American opera singer (born 1983)

Kathryn Louise Blomshield Lewek (born August 2, 1983) is an American coloratura soprano singer.

==Early life and education==
Lewek began playing piano and singing at a very young age but only during high school realized that she could turn it into a career. She did her studies at the Eastman School of Music before coming to Diana Soviero who set her forth. In 2009, she became a fellow at the Music Academy of the West in Montecito, California where she continued her coloratura soprano studies with Marilyn Horne.

==Career==
From 2011 to 2017 Lewek sang Handel's Messiah with the Oratorio Society of New York at Carnegie Hall. During those years, she also performed both Mozart's and Verdi's Requiems, as well as Mass in B minor and Christmas Oratorio by Johann Sebastian Bach.

In 2013, regarding her Carnegie Hall debut in Handel’s Messiah, Corinna da Fonseca-Wollheim of The New York Times praised her “Communicative verve and thrilling beauty.” She also commented on her rendition of “Rejoice greatly, O daughter of Zion,” especially the tempo and embellishment choices, describing ‘He shall speak peace’ as “lovingly ornamenting the cadence in a way that was both original and entirely subservient to the music.”
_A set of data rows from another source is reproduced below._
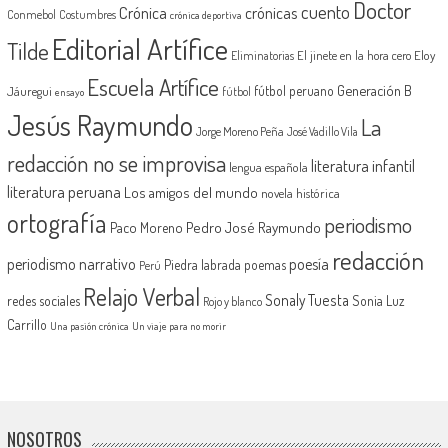
Doctor
cuento
Crónica
crónicas
Conmebol
Costumbres
crónica deportiva
Editorial Artífice
Tilde
El jinete en la hora cero
Eloy
Eliminatorias
Escuela Artífice
Generación B
fútbol peruano
Jáuregui
fútbol
ensayo
Jesús Raymundo
La
Jorge Moreno Peña
José Vadillo Vila
redacción no se improvisa
literatura infantil
lengua española
literatura peruana
Los amigos del mundo
novela histórica
ortografía
periodismo
Pedro José Raymundo
Paco Moreno
redacción
periodismo narrativo
poesía
Piedra labrada
poemas
Perú
Relajo Verbal
Sonaly Tuesta
redes sociales
Sonia Luz
Rojo y blanco
Carrillo
Una pasión crónica
Un viaje para no morir
NOSOTROS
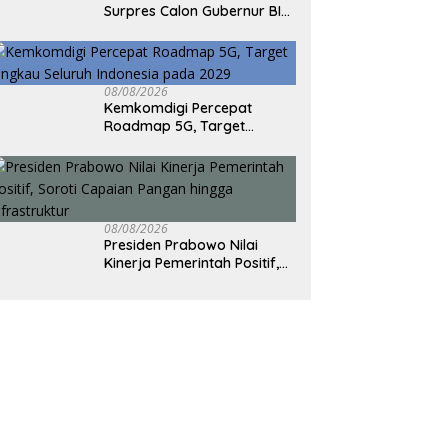
Surpres Calon Gubernur BI
ke DPR, Masih Tunggu
Proses Seleksi
08/08/2026
Kemkomdigi Percepat
Roadmap 5G, Target
Jangkau Seluruh Indonesia
pada 2029
08/08/2026
Presiden Prabowo Nilai
Kinerja Pemerintah Positif,
Soroti Capaian Pangan
hingga Infrastruktur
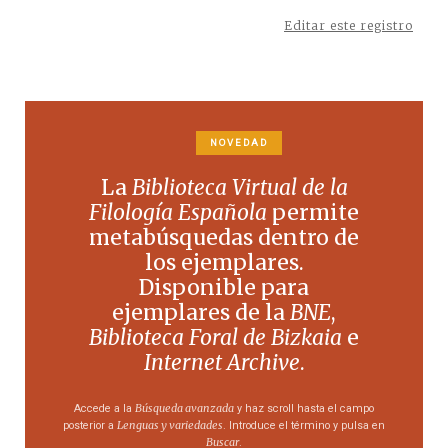
Editar este registro
NOVEDAD
La
Biblioteca Virtual de la
Filología Española
permite
metabúsquedas dentro de
los ejemplares.
Disponible para
ejemplares de la
BNE
,
Biblioteca Foral de Bizkaia
e
Internet Archive
.
Búsqueda avanzada
Accede a la
y haz scroll hasta el campo
Lenguas y variedades
posterior a
. Introduce el término y pulsa en
Buscar
.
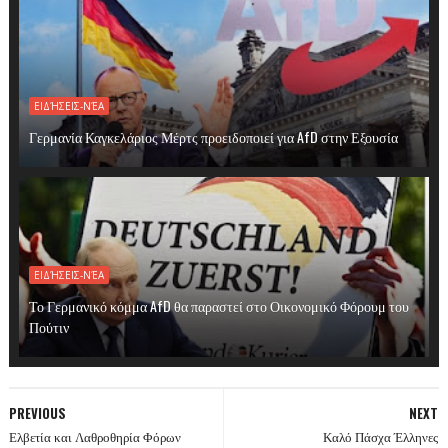
ΕΙΔΉΣΕΙΣ-ΝΈΑ
Γερμανία Καγκελάριος Μέρτς προειδοποιεί για AfD στην Εξουσία
ΕΙΔΉΣΕΙΣ-ΝΈΑ
Το Γερμανικό κόμμα AfD θα παραστεί στο Οικονομικό Φόρουμ του
Πούτιν
PREVIOUS
NEXT
Ελβετία και Λαθροθηρία Φόρων
Καλό Πάσχα Έλληνες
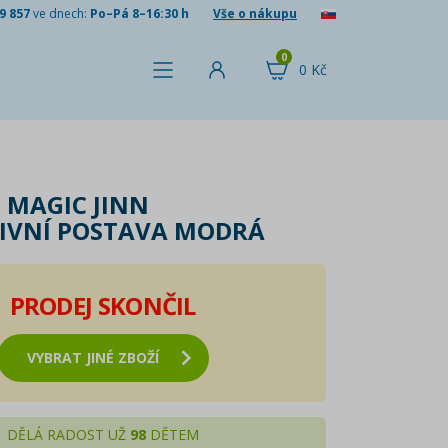
9 857
ve dnech:
Po–Pá 8–16:30 h
Vše o nákupu
0
0 Kč
 MAGIC JINN
IVNÍ POSTAVA MODRÁ
PRODEJ SKONČIL
VYBRAT JINÉ ZBOŽÍ
DĚLÁ RADOST UŽ
98
DĚTEM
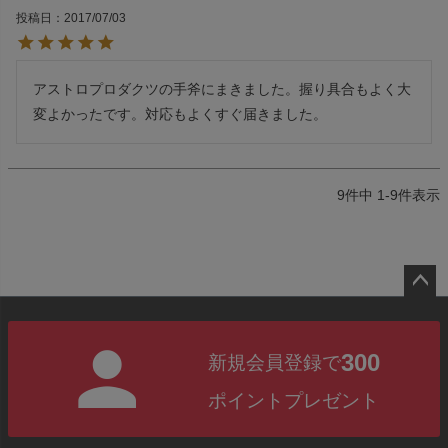
投稿日
2017/07/03
アストロプロダクツの手斧にまきました。握り具合もよく大
変よかったです。対応もよくすぐ届きました。
9
件中
1
-
9
件表示
ペー
ジト
300
新規会員登録で
ップ
へ
ポイントプレゼント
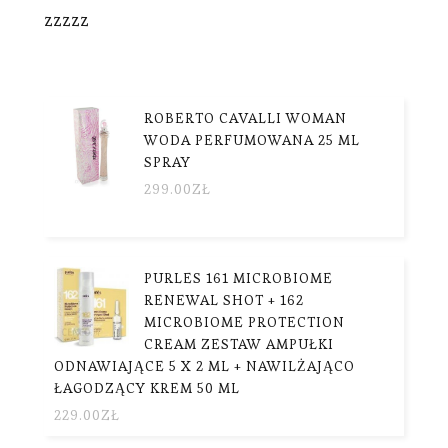
zzzzz
ROBERTO CAVALLI WOMAN
WODA PERFUMOWANA 25 ML
SPRAY
299.00
ZŁ
PURLES 161 MICROBIOME
RENEWAL SHOT + 162
MICROBIOME PROTECTION
CREAM ZESTAW AMPUŁKI
ODNAWIAJĄCE 5 X 2 ML + NAWILŻAJĄCO
ŁAGODZĄCY KREM 50 ML
229.00
ZŁ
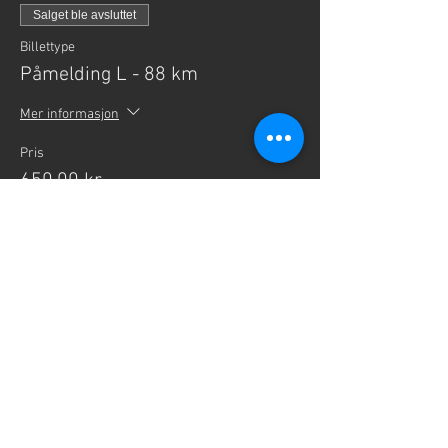
Salget ble avsluttet
Billettype
Påmelding L - 88 km
Mer informasjon
Pris
650,00 kr
+16,25 kr billettgebyr
Salget ble avsluttet
Billettype
Påmelding XL - 115 km
Mer informasjon
Pris
700,00 kr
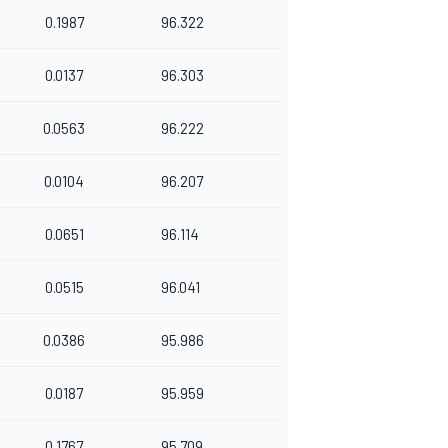
0.1987
96.322
0.0137
96.303
0.0563
96.222
0.0104
96.207
0.0651
96.114
0.0515
96.041
0.0386
95.986
0.0187
95.959
0.1767
95.709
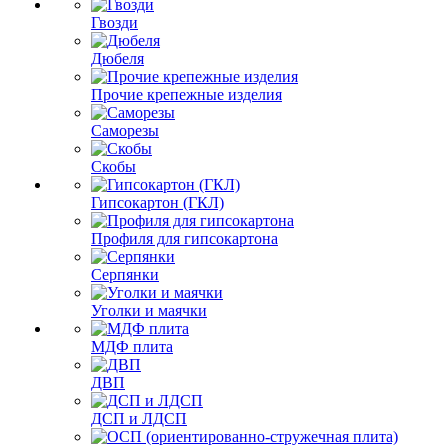
Гвозди
Дюбеля
Прочие крепежные изделия
Саморезы
Скобы
Гипсокартон (ГКЛ)
Профиля для гипсокартона
Серпянки
Уголки и маячки
МДФ плита
ДВП
ДСП и ЛДСП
She was advised not to sing the Queen of the Night in The Magic Flute, yet Lewek has performed the role hundreds of times in the finest opera houses in Europe and the United States, holding the record for most performances in the role at the Metropolitan Opera. She has sung at Aix-en-Provence and in Barcelona. In 2017 she appeared as Ginevra in Cecilia Bartoli's Ariodante at the Salzburg Festival. She has also portrayed the title role in Lucia di Lammermoor.

In 2017, she and Susanna Phillips sang the Mass in C-minor of Wolfgang Amadeus Mozart.

Since 2013, Lewek has performed Queen of the Night in The Magic Flute at the Metropolitan Opera every season.

In 2018, she sang as Zerbinetta in Ariadne auf Naxos with the patronage of the Deutsche Oper Berlin. The same year, she was scheduled to perform Cunegonde in Leonard Bernstein's Candide with Washington National Opera but pulled out due to pregnancy and was replaced by Emily Pogorelc.

In 2019, Lewek accused critics of insulting her figure, who called her body shape "buxom" and "stocky".

In 2024 Kathryn Lewek starred as Olympia, Antonia, and Giulietta in the Salzburg Festival production of The Tales of Hoffmann.